Since L.H.D.'s death, K.D. and J.D. have been in therapy to help them deal with this issue. Dr. James L. Vincent has treated both children. He testified that K.D. experienced migraine headaches and sleep disruptions, and he diagnosed her with a generalized anxiety disorder with mild depression. Also, "she has a conflict of loyalties regarding whether or not, you know, can she love her father even though her father, you know, killed her younger sister." He stated that K.D. does not want to visit her father in prison. When she started in therapy, K.D. was emotionally and therapeutically rated a 2 or 3 on a scale of 10, with 1 being "bad" and 10 being "the best." She is now rated a 7 or an 8; however, she "continues to have unresolved issues related to the murder of her younger sister and her father who was sent to jail." Dr. Vincent also testified that the children have fears that Father may harm them when he gets out of prison. His treatment notes stated that "[K.D.] stated that she is happy about being adopted and stated that she worries that her biological father . . . will get out of jail and 'kill her.'"

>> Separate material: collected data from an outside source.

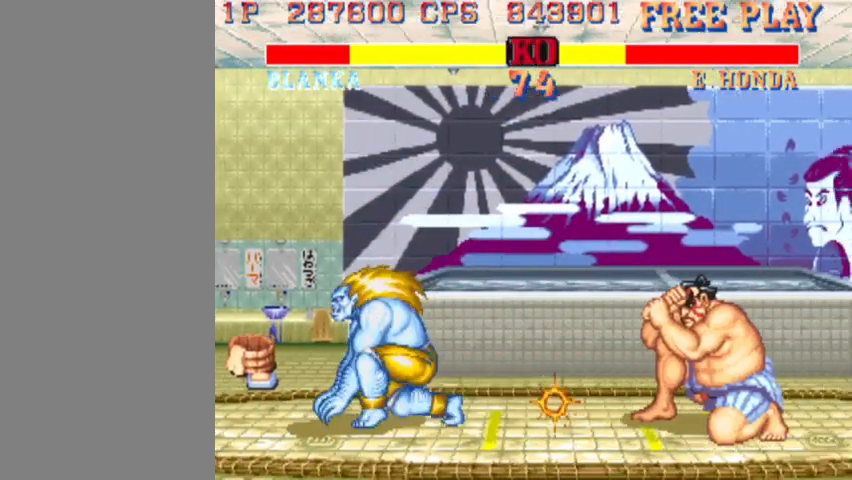
Gameplay with a controller (arcade stick); each line is a JSON object with the inputs held at the frame after it. "events" lists button and stick changes between this image and that frame as [ms after this image, input, new state], when the widget could be followed in between. Not read: L3 R3.
{"buttons": [], "left_stick": "up", "events": [[33, "left_stick", "center"], [467, "left_stick", "up"]]}
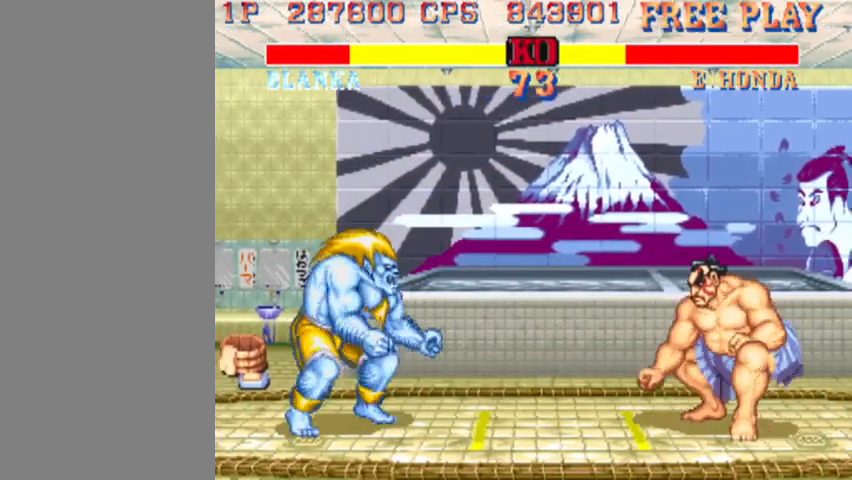
{"buttons": [], "left_stick": "down-left", "events": [[133, "left_stick", "center"], [267, "left_stick", "down"], [333, "left_stick", "down-left"]]}
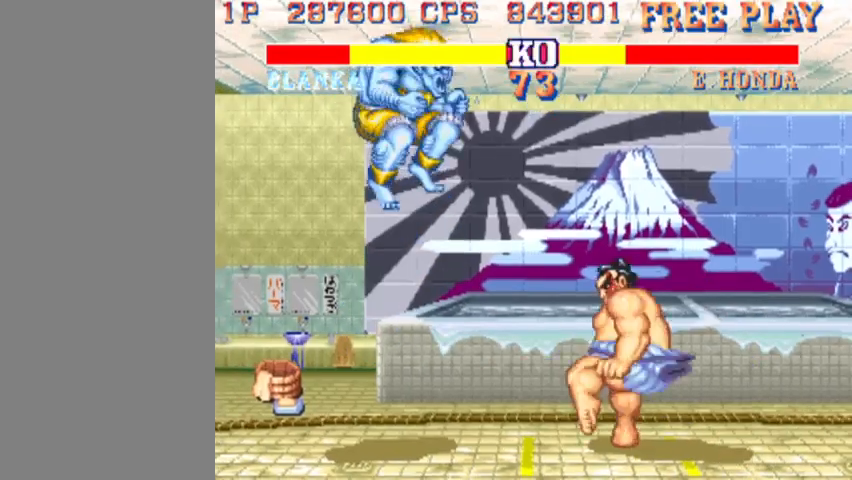
{"buttons": [], "left_stick": "down-left", "events": [[100, "R2", "down"], [233, "R2", "up"]]}
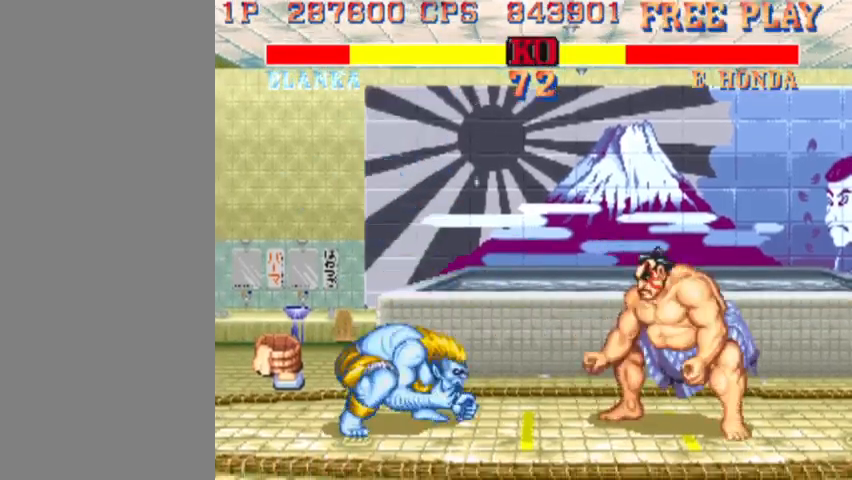
{"buttons": [], "left_stick": "center", "events": [[167, "left_stick", "up"], [300, "left_stick", "center"]]}
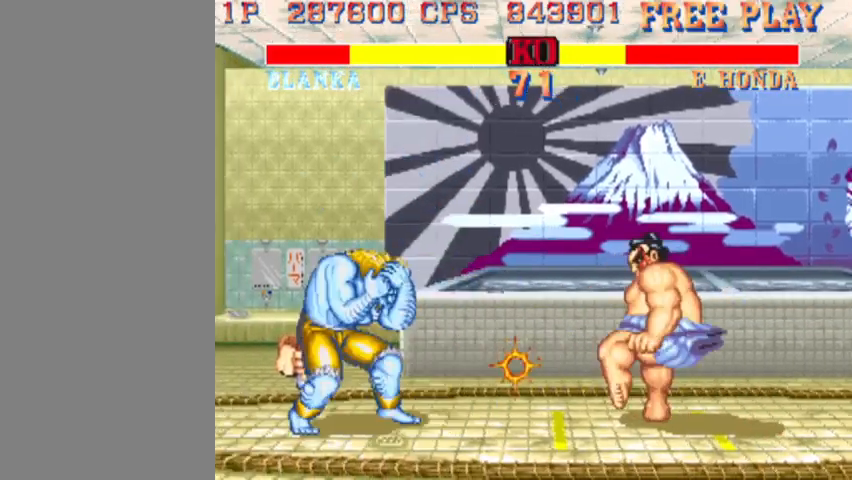
{"buttons": [], "left_stick": "center", "events": [[267, "left_stick", "right"], [467, "left_stick", "center"]]}
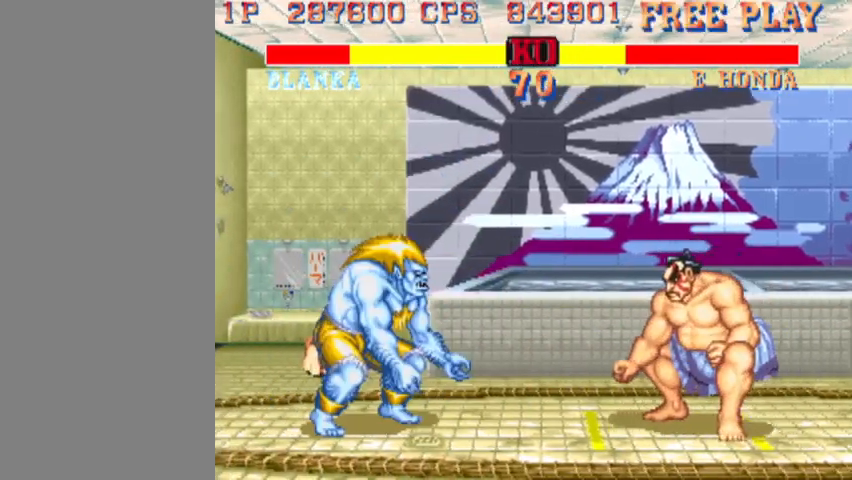
{"buttons": [], "left_stick": "down", "events": [[133, "left_stick", "up"], [267, "left_stick", "center"], [500, "left_stick", "down"]]}
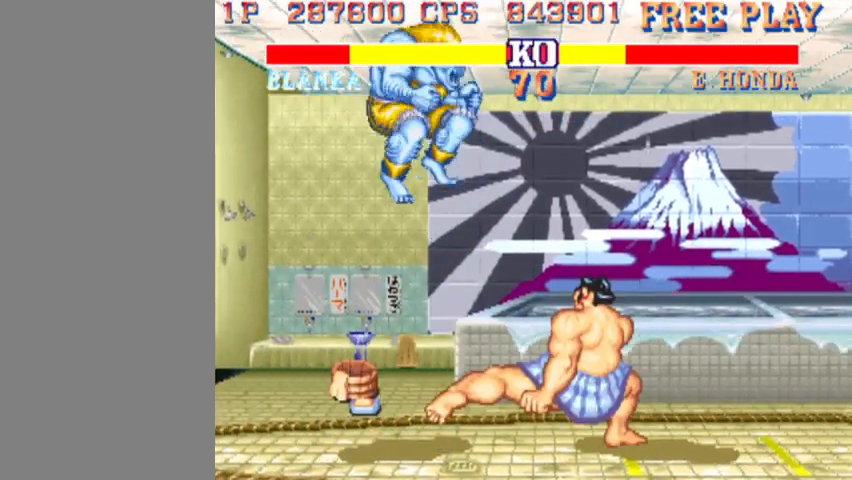
{"buttons": [], "left_stick": "down-left", "events": [[33, "left_stick", "down-left"], [200, "R2", "down"], [367, "R2", "up"]]}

Dr. Vincent testified that J.D. has a history of cancer "which means that he is vulnerable to depression and anxiety in the first place." J.D. was 6 years old when L.H.D. was killed, and he was present when Father abused L.H.D. He felt he could have stopped it from happening and as a result has posttraumatic stress disorder. J.D. also has trichotillomania, wherein he habitually pulls out his eyelashes. According to Dr. Vincent, J.D. has a lot of the same issues as K.D. Dr. Vincent testified that it was in K.D.'s and J.D.'s best interests to be adopted by Stepfather. He also testified that if the adoption is not granted, both children are likely to have more emotional problems in the future.

There is a great deal of testimony in the record on appeal about the positive relationship these children have with their stepfather and, by the same token, evidence of the unfitness of their biological father.

The district court made all the required findings of fact and conclusions of law, and I would affirm Stepfather's adoption.

With regard to attorney fees, the majority find that the appellee in this case should pay $3,941.76 in attorney fees and $133.76 in costs toward Father's attorney fees and costs. I disagree. Here, appellee offered to pay fees for Father's appointed trial counsel at the trial court level after the court granted the adoption. That agreement was incorporated in the journal entry. Appellee never agreed to pay Father's costs and fees for the appeal.

The majority ignores the fact that the decision at the district court level was in favor of the appellee (plaintiff). It was Father who brought this appeal. There are genuine issues raised in this appeal that has caused a split decision. In such a case, the parties should each bear their own costs and fees.

According to Kansas Supreme Court Rule 7.07 (2008 Kan. Ct. R. Annot. 60), the decision of whether to grant appellate fees and costs is discretionary with this court. Because I have dissented from the majority ruling regarding the adoption, I also believe that for all the reasons stated above, appellee should not be ordered to pay Father's attorney fees and costs.

I would deny all requests by Father for attorney fees and costs and affirm the district court.